A longevidade de Lula reflete-se em uma trajetória política que abrange desde os anos 1980. Ele participou de sete das nove eleições presidenciais desde a redemocratização, em 1989. Segundo consultor de marketing eleitoral, crises acumuladas pelo PT, como o mensalão e a Lava Jato, somadas ao trabalho da oposição, contribuem para o desgaste. O consultor avalia que a esquerda tem dificuldade em ampliar a comunicação digital, mesmo defendendo pautas como a soberania nacional.
Outro especialista, Lucas Pimenta, relaciona a fadiga de Lula à visão anacrônica das relações de trabalho. Pimenta afirmou que o presidente tenta medidas populistas, mas isso não se reflete nos números de aprovação, pois ele estaria desconectado dos anseios da população. Pesquisa Datafolha mostra que 38% avaliam o governo negativamente, enquanto 32% o avaliam positivamente.

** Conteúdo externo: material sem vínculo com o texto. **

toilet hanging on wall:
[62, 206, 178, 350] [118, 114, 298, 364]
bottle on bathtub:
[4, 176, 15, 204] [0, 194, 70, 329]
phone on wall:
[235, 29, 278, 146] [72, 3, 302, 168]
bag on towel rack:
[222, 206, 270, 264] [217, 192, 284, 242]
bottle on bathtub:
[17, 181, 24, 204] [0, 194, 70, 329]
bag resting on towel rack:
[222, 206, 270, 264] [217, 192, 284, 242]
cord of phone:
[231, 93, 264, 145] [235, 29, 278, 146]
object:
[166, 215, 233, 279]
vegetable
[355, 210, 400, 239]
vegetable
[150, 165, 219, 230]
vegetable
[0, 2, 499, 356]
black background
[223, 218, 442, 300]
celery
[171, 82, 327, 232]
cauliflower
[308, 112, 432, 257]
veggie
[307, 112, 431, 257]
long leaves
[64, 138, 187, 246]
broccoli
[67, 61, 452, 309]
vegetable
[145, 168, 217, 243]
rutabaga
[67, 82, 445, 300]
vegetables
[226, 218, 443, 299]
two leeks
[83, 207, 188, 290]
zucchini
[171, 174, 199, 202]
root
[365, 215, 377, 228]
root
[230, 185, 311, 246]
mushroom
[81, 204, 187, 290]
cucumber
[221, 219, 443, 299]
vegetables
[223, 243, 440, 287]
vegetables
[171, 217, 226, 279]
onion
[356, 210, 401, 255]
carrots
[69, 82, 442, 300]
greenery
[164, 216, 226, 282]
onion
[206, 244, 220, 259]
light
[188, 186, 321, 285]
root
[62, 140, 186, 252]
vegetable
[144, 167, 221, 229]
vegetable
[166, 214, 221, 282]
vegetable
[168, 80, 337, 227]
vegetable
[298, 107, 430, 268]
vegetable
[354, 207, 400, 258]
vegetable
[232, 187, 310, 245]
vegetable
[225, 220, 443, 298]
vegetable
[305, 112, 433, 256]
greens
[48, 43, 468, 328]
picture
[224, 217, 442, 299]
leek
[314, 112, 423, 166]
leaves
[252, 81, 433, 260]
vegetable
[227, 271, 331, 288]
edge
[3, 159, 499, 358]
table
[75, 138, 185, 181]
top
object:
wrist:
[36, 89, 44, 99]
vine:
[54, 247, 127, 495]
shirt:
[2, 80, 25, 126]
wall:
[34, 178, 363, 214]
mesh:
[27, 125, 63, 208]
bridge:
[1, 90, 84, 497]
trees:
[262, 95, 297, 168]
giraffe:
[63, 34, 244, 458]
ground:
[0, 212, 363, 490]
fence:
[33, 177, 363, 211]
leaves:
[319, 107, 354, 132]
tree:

O presidente anunciou pacotes como o Desenrola 2.0 e o Gás do Povo, e busca aprovar o fim da escala 6×1, medida que beneficiaria 37 milhões de brasileiros, segundo o governo. Contudo, Pimenta comentou que a ausência de novidade se reflete no discurso do presidente, que tenta reavivar a lembrança dos dois primeiros mandatos. Além disso, a imagem do petista se desgasta com gafes que denotam inadequação aos novos tempos.